## Task item
Read the records and gather each line that includes "России".

## Exercise material
- - -

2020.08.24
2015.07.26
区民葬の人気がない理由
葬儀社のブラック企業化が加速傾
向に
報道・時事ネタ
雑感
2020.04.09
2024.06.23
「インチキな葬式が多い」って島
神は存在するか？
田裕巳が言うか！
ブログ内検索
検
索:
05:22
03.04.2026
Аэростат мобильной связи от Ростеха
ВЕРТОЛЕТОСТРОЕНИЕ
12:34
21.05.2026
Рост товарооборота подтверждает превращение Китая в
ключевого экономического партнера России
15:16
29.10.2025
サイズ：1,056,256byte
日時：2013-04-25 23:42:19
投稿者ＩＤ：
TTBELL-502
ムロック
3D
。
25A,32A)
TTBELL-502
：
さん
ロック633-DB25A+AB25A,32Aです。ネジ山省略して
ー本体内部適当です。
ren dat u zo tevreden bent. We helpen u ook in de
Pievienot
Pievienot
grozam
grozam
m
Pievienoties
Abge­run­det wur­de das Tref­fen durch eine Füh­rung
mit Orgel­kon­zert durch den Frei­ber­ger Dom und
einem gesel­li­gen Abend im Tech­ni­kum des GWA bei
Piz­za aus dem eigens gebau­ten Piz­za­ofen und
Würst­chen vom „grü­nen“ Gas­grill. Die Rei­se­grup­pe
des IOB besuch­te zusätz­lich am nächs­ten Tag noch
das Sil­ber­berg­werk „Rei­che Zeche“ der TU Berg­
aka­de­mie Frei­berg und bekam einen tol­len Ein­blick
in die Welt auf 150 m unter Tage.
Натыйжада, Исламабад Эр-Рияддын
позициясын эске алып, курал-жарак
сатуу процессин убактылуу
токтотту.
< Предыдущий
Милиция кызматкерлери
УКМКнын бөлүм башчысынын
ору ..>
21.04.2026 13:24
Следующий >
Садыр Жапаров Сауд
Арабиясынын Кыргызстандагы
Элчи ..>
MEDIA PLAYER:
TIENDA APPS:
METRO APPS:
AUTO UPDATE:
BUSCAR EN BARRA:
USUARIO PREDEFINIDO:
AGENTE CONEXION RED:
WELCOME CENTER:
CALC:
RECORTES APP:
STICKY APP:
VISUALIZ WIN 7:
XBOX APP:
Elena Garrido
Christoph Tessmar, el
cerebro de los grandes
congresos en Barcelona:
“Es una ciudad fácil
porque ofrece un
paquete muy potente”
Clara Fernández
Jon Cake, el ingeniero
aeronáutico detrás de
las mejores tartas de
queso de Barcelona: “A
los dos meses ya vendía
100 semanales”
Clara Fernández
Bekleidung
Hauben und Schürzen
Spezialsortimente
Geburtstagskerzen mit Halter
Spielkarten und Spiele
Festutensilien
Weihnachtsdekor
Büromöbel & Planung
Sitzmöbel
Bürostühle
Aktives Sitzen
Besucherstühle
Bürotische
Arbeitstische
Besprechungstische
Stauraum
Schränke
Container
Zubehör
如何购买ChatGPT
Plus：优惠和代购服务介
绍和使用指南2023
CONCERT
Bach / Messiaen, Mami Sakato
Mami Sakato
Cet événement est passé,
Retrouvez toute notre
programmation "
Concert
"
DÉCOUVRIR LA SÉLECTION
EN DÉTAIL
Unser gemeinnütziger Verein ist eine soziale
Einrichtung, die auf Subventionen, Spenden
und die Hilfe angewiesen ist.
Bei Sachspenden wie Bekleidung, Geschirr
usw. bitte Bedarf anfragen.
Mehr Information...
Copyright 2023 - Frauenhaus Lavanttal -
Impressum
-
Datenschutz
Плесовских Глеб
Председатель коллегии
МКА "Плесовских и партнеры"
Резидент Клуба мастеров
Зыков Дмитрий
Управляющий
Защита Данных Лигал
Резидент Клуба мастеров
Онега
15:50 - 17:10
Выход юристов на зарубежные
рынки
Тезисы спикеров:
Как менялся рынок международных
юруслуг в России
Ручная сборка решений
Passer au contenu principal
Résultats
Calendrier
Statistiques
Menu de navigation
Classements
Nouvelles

- - -

## Response
ключевого экономического партнера России
юруслуг в России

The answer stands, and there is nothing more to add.